Anna Gullo, a survivor of the Triangle Shirtwaist Factory fire, believed, “In America, they don’t let you burn.” But the tragic events of March 25, 1911 proved her wrong. So did the failure to prosecute Max Blanck and Isaac Harris, the factory owners who locked the factory doors to protect their profits rather than their workers. Even though fire safety regulations were implemented in New York City as early as 1860, it wasn’t until 1913 that New York City would truly uphold Anna Gullo’s beliefs, thanks to the tireless efforts of Frances Perkins following the devastating fire.
Working with Tammany Hall, Perkins helped create new labor laws requiring fire safety protections, and new requirements for fire escapes on factory buildings. Today you can still see the effects of this law in our neighborhoods.
On February 2, 1860, a fire broke out in a tenement on what is now Lafayette Street; the wooden staircase burned, and with no other forms of egress, the women and children were forced to wait inside the burning building hoping for firefighters to come to save them. However, ten women and children died because the firefighters’ ladders could not reach the fourth floor. In April of 1860, a law was passed requiring a home built for eight or more families to have fireproof stairs or balconies. In 1867, the tenement house act required fire escapes on all tenements — both existing and planned new builds. The law was amended several times starting in 1871 to extend beyond tenements: first to large factories, and then every hotel, boarding house, office building, and factory in which people worked above the first floor. Surprisingly, people did not favor these fire escapes, believing they offered little protection and reminded people of tragedy. In 1899, The New York Times called the bill for fire escapes on a hotel a “silly proposal” and said, “A burning tinder box is no safer for being in a closed cage of red-hot ladders.”
On March 25, 1911, New York City saw how vital properly constructed fire escapes are. With only one fire escape, which quickly crumbled under the weight of the women seeking to safety from the fire in the Triangle Shirtwaist Factory, the building’s egress proved insufficient. The lack of egress, coupled with the owner’s horrendous practice of locking the door, ultimately led to the death of 146 women and men. In October of 1911, New York City passed the Sullivan-Hoey Act, which required factory owners to install sprinkler systems and established The New York City Fire Prevention Bureau. And in 1912, Frances Perkins, with the power of Tammany Hall and Theodore Roosevelt, was at the helm of the Committee on Safety in the City of New York, where she fought for more protections.
With the Committee, Perkins pushed for a law to create design requirements for fire escapes. The law required fire escapes constructed after October 1, 1913 to be made of wrought iron or steel. It also stated the windows opening to the fire escape had to be fireproof, and the balconies or stairs had to hold up to 90lbs per square foot.
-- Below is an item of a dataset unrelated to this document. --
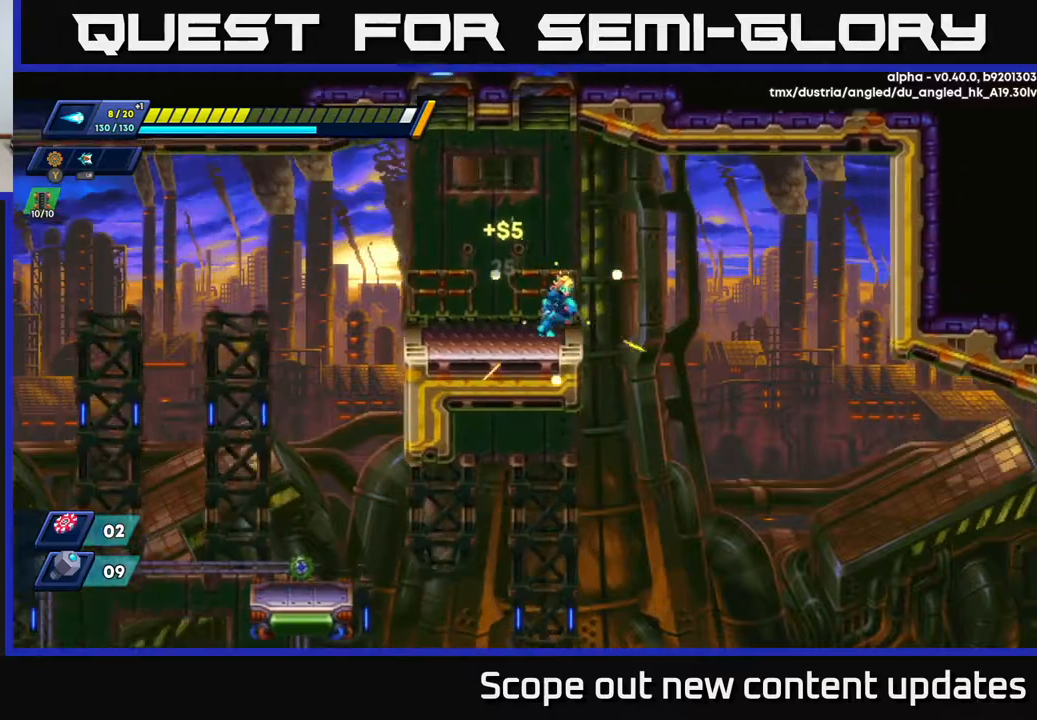
{"buttons": ["DPAD_RIGHT"], "left_stick": "center", "right_stick": "down", "events": []}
The Committee argued that if the fire escapes had been adequately constructed as the law now required, the Triangle Shirtwaist fire would not have been as devastating.
This law, which undoubtedly went on to save many lives of factory workers in the city, created ironwork that still adorns many buildings in our neighborhoods today. Notably, we can see these additions in the area south of Union Square, where many garment factories were located. The iron stairs frame lofts designed by great architects such as Albert Wagner, Louis Korn, and Buchman & Fox.
More impacts of this fire included better protections for workers’ rights, including better pay and a shorter workweek. Buildings in New York City were also increasingly outfitted with fire safety measures, and new builds were constructed with fire safety in mind and advertised as such. No. 55 Fifth Avenue, constructed in 1912, advertised itself as “fireproof and equipped with a modern sprinkler system.” It rented quickly, and every alteration had extensive fireproofing measures.